We will start with the simplest use case – using OpenDJ as a publishing directory for RHCS Certificate Authority (CA). When you are running a Certificate Authority, the certificates have to be published typically in a LDAP directory which stores user information. The scenario would be:
- the company has a corporate LDAP directory running on OpenDJ which stores the information about the employee and client identity (and has to associate it respective user accounts with their digital certificates);
- RHCS is introduced to manage (and publish) digital certificates for the existing accounts.
Initial assumption is:
- the RHCS CA has already been configured and the instance is running, and
- OpenDJ has been set up and running, and it has a basic DIT structure as follows:
dc=example, dc=com
ou=People, dc=example, dc=com
RHCS certificate publishing works in the following way:
- once the certificate has been approved by the security officer the CA software looks up the rule of type ‘certs’ (user certificates, server certificates, etc. as opposed to CA certificates, CRL lists, etc.) and which defines the ‘mapper’ and the ‘publisher’ plug-ins;
- particular ‘mapper’ configures a plugin which handles the mapping between the certificate subject DN and the LDAP entry DN;
- based on the mapper rule, RHCS composes the LDAP entry DN and performs a search to make sure the entry exists;
- if found, the ‘publisher’ definition is looked-up which defines the attribute which should hold the certificate (typically, ‘certificate;binary’),
- and the entry is updated with it’s digital certificate.

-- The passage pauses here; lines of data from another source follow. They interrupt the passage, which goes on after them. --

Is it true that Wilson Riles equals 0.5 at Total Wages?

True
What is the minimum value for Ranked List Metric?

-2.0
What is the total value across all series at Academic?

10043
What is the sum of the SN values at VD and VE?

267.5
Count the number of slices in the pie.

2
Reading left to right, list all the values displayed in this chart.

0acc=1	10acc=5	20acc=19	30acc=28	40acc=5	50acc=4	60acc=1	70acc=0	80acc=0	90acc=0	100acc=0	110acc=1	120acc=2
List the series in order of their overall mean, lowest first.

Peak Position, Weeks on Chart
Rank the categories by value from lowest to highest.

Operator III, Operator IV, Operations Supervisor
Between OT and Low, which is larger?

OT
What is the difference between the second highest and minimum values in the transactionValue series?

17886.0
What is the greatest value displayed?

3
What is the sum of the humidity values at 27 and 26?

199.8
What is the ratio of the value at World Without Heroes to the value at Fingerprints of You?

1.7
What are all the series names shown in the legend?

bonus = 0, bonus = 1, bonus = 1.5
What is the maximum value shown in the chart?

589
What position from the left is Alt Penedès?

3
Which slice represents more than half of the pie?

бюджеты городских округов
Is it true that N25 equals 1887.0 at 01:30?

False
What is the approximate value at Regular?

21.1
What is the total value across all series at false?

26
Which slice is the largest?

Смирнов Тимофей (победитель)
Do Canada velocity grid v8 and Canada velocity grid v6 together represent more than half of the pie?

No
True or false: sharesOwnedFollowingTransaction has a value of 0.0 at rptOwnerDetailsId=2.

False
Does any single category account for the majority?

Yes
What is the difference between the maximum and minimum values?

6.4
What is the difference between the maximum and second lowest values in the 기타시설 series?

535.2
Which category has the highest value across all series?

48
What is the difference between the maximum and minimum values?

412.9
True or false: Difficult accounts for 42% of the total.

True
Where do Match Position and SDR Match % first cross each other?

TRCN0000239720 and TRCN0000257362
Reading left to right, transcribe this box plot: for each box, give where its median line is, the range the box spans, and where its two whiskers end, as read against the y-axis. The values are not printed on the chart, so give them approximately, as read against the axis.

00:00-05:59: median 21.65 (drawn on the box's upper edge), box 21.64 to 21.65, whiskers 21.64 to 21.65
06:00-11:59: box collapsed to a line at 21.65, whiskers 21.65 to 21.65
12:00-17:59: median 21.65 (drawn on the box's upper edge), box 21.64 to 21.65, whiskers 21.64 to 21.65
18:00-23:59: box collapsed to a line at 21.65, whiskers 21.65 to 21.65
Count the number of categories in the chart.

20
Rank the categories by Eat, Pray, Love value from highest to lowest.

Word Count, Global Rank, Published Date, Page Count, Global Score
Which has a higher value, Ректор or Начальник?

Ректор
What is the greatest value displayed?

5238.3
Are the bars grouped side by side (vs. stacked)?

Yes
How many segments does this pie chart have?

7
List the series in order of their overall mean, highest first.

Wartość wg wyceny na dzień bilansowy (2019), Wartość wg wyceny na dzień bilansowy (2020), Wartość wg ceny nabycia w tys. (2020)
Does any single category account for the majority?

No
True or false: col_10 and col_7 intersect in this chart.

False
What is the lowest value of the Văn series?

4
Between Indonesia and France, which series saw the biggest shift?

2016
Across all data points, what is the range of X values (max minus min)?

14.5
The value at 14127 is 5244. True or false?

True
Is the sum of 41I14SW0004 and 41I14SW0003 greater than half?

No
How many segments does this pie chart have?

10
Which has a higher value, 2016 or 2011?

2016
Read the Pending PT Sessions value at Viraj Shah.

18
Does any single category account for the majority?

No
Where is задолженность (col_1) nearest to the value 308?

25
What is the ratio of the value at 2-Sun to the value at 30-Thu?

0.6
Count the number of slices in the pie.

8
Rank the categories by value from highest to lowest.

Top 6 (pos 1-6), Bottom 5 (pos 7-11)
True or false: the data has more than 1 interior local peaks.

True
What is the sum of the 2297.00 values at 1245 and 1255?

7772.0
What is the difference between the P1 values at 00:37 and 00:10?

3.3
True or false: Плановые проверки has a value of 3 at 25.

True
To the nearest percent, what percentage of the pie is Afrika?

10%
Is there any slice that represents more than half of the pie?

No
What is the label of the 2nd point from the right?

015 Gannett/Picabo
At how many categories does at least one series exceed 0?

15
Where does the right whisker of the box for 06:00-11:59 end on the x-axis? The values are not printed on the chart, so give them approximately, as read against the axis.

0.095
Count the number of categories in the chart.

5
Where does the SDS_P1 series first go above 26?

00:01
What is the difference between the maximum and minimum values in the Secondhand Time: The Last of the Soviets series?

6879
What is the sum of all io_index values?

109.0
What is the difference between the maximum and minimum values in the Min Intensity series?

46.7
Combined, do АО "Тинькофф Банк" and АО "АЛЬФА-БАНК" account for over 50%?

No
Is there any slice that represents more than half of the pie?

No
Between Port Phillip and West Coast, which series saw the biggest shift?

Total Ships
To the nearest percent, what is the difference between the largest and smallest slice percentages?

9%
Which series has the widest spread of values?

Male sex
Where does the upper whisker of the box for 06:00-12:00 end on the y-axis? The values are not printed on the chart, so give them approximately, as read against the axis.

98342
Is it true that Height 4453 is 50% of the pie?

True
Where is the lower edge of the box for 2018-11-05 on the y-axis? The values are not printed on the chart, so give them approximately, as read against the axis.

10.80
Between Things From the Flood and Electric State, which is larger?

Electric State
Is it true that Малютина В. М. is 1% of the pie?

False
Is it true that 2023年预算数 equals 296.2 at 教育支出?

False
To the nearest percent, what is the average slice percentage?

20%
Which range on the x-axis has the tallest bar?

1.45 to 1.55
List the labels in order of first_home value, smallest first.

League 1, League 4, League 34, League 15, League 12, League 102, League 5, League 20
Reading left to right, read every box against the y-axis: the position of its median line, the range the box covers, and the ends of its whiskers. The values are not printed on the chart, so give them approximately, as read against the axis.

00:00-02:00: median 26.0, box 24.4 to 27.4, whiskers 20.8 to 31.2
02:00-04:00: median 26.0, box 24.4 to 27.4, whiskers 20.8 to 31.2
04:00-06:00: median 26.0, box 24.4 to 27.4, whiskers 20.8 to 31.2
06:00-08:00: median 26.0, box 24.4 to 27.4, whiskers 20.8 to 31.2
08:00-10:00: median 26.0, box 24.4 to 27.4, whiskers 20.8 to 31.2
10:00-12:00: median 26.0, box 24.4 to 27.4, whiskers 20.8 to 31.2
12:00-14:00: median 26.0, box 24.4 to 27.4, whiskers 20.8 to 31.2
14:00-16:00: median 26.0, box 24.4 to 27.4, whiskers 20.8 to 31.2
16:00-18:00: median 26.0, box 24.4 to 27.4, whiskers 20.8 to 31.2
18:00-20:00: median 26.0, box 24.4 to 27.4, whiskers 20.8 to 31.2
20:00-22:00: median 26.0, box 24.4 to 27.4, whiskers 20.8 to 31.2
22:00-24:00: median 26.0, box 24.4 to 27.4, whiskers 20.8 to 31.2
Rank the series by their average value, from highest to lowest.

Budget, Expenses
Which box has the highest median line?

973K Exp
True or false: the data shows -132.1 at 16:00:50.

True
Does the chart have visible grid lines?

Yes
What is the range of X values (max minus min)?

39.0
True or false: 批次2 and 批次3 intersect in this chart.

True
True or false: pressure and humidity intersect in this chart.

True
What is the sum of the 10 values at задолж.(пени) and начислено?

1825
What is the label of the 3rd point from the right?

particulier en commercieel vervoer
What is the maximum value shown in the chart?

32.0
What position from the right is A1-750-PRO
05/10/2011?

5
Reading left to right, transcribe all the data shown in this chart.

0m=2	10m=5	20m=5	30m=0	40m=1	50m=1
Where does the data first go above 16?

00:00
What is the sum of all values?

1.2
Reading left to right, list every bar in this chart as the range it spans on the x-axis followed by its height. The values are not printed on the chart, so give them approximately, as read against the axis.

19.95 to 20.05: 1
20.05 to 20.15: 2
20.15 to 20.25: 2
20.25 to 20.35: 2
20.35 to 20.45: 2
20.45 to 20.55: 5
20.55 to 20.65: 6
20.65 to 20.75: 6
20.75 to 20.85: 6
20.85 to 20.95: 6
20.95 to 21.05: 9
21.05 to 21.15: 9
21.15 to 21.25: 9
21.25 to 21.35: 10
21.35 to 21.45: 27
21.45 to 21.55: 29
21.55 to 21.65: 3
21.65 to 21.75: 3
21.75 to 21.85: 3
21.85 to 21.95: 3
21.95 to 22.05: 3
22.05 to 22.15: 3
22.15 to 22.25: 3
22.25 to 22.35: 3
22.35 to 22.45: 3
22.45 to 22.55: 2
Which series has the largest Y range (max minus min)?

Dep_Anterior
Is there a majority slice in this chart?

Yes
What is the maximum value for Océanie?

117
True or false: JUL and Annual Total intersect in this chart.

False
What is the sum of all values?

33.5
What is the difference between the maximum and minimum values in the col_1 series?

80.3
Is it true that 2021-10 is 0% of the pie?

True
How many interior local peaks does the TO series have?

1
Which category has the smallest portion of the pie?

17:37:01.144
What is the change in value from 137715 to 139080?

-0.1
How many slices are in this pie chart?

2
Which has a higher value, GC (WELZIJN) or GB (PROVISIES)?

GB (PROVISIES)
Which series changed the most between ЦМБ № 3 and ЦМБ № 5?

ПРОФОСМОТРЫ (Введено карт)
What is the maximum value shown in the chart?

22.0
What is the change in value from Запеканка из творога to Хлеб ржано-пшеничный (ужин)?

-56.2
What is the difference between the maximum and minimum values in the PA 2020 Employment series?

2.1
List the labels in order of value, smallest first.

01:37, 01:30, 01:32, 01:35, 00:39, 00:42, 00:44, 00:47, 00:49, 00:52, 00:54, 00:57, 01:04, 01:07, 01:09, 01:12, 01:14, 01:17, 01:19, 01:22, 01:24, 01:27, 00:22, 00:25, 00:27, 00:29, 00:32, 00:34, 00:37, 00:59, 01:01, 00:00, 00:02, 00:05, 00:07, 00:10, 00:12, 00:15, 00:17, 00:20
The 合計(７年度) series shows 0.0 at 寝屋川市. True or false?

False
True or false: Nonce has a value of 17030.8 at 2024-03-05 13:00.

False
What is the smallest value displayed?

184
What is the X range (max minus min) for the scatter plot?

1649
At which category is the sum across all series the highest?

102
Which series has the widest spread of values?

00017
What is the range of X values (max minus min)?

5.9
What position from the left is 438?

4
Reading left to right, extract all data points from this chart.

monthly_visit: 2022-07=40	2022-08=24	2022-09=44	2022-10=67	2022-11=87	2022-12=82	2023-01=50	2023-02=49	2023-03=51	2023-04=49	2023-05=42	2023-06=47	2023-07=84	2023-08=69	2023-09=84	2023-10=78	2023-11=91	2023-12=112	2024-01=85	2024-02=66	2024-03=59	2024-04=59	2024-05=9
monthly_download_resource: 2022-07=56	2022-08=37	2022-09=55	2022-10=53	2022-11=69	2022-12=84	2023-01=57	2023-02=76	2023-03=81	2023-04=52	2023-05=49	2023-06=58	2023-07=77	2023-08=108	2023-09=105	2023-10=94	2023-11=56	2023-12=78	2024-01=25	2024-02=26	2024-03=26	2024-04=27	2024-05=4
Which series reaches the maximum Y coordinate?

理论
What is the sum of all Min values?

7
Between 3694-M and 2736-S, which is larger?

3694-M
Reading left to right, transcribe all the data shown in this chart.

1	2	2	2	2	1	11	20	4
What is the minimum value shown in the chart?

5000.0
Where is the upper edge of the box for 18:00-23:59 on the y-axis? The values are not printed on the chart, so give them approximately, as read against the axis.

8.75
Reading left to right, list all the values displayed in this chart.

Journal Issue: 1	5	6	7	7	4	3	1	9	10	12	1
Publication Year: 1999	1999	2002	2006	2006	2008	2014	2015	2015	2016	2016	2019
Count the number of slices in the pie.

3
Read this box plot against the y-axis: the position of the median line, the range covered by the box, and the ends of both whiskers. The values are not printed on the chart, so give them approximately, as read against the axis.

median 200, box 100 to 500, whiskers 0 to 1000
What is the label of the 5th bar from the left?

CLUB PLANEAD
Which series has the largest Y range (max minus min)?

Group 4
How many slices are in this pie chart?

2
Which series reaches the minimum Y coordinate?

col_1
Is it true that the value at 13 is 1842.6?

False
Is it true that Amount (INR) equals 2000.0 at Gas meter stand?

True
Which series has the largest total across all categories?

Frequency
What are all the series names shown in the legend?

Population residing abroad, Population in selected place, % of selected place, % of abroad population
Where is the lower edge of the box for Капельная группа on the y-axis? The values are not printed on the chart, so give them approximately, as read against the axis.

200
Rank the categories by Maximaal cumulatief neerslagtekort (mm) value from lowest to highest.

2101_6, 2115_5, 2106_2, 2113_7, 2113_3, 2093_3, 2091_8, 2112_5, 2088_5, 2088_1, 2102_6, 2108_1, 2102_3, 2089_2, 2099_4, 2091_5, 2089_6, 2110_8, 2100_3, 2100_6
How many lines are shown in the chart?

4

To enable publishing we would need to open the pkiconsole GUI and take it from there:
pkiconsole https://<FQDN of your CA>:9443/ca
Once it opens, click on Certificate Manager – Publishing – Mappers option, then mark LdapCaCertMap in the Mappers Management tab, and click on the Edit/View button:
The Mapper Editor maps the subject DN from the certificate to the entry in the LDAP directory. It defaults to ‘uid=$subj.cn,ou=People,o=$subj.o’ where ‘$subj’ represents the corresponding component from the subject DN (cn and o). In particular, if you create a certificate for a user whose subject DN is: ‘uid=euser,e=euser@localhost,cn=Example User,o=Example Corp,c=CZ’ then RHCS would try to map it using this rule to the following LDAP DN: ‘uid=euser,ou=People,o=Example Corp’. Since we chose the LDAP suffix to be quite unoriginal: ‘dc=example,dc=com’ we need to change the dnPattern field to hardcode the suffix: ‘uid=$subj.cn,ou=People,dc=example,dc=com’.
The same change has to be performed for the LdapUserCertMap and LdapCrlMap mappers. Of course, RHCS provides several mappers with varying degree of flexibility to adapt the certificate publication to more complex directory structures.
Click on the Certificate Manager – Publishing option.
Check the Publishing and Enable Default LDAP Connection checkboxes, and fill in the information about your OpenDJ instance:
At this point, when a new certificate is approved, it would be automatically published to the directory. Be aware that the entry already has to exist in the directory, because if not, RHCS would not be able to map the subject DN and the update would fail (since it would not have anything to update in the first place). If you end up in such situation, you can create the entry and then manually force the update in the admin UI.